Tasks:
1 – Please rewrite the paragraph beginning "Why does the Torah find lashon hora" from the passage on lashon hora as a shorter version that keeps its main facts.
2 – According to the passage on lashon hora, what happens when someone speaks lashon hora? List every such effect the passage names.
3 – Resume the passage on lashon hora from the point where it stops.

begin Provided text

Why does the Torah find lashon hora to be such a terrible offense? We might pause to consider an interesting detail in the way the Torah treats the metzora at the height of his affliction: his banishment from all three Jewish camps. The Torah shows us by this that one who speaks lashon hora separates himself from the essential holiness of Klal Yisrael. That kedushah vests not just in the collective, but in each and every Jew. Each Jew is charged with revealing some aspect of kedushas Yisrael; the 600,000 Jewish meta-souls each correspond to a letter of the Torah. Speaking lashon hora ignores the kedusha of some Jew. It smudges or erases one letter, leaving behind an incomplete Torah – one that can no longer speak the message of the essential mission of Klal Yisrael. (This is why one opinion maintains that he can find no atonement through learning Torah. How can Torah provide his cure, when his transgression struck, as it were, at Torah itself, and weakened it? Only through attaching himself to the divine Kohen – to Hashem Himself, in Whom he can find his own holy source – can he be restored to good spiritual health. After that, he can be reunited with Torah, and with the Torah’s people.

end Provided text
begin Record extracts

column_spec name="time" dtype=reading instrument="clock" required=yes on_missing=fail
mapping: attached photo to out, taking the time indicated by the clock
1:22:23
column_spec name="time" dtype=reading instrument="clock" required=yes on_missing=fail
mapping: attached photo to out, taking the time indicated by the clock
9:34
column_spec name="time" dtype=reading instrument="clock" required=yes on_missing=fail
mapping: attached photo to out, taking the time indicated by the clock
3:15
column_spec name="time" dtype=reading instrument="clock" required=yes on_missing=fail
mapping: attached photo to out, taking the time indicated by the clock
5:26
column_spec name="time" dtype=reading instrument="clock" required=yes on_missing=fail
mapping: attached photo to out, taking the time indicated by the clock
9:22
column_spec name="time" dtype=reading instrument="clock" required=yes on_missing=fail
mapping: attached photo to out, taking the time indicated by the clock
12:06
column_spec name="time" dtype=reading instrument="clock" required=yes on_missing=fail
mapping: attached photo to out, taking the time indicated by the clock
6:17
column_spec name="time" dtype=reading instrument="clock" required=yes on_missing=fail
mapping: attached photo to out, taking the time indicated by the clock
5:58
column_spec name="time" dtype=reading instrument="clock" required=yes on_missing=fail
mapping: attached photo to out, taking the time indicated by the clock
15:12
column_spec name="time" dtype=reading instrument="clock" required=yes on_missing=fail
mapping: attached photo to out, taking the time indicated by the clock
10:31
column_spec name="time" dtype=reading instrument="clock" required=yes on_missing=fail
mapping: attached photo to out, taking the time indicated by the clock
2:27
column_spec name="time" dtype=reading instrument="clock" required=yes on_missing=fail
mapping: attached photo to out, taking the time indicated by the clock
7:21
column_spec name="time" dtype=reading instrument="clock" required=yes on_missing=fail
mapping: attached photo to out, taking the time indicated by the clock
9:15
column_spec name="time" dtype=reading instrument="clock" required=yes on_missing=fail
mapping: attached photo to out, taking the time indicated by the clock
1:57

end Record extracts

Results for the exercise:
1 – The Torah treats lashon hora as a grave offense, and the metzora's banishment from all three Jewish camps shows why: the speaker cuts himself off from the essential holiness of Klal Yisrael. That holiness rests in each Jew as well as in the collective. Every Jew reveals some aspect of kedushas Yisrael, and the 600,000 Jewish meta-souls each correspond to a letter of the Torah. Lashon hora ignores a Jew's kedusha and smudges or erases a letter, which leaves an incomplete Torah that can no longer convey Klal Yisrael's essential mission. For this reason, one opinion holds that learning Torah cannot atone for this sin, because the sin weakened the Torah itself. The speaker is restored only by attaching himself to the divine Kohen, Hashem, his holy source. After that, he can rejoin the Torah and its people.

2 –
- The speaker separates himself from the essential holiness of Klal Yisrael.
- It ignores the kedusha of some Jew.
- It smudges or erases one letter of the Torah.
- It leaves behind an incomplete Torah that can no longer speak the message of the essential mission of Klal Yisrael.

3 –
The typical bird-offering is a turtledove or a young dove.[5] Just as the dove, says the midrash,[6] is loyal to its mate, recognizing no other, so does Klal Yisrael recognize nothing but its Father in heaven. When a person sins, he distances himself (and his community) somewhat from their Source. He seeks atonement through his korban of a dove, which symbolizes attachment to Him. He tries through it to close the distance that he opened, and return the connection to its healthier condition.

The bird that is used in the purification of the metzora, however, is anything but typical. Rather than the dove, it must be a tzipor dror/ “freedom bird,” one that refuses to be mastered. When trapped indoors, it will fly from corner to corner, evading man’s grasp.[7] In the wild, it goes from place to place, seemingly not having a place it call its own. It is a symbol of rootlessness and aimlessness – just like the person who speaks lashon hora. While other sins create a bit of distance to Hashem, the person is still connected and bound to Him. Lashon hora severs the connection altogether.

It can be repaired only by Hashem Himself, reaching out and taking the hand of the sinner again.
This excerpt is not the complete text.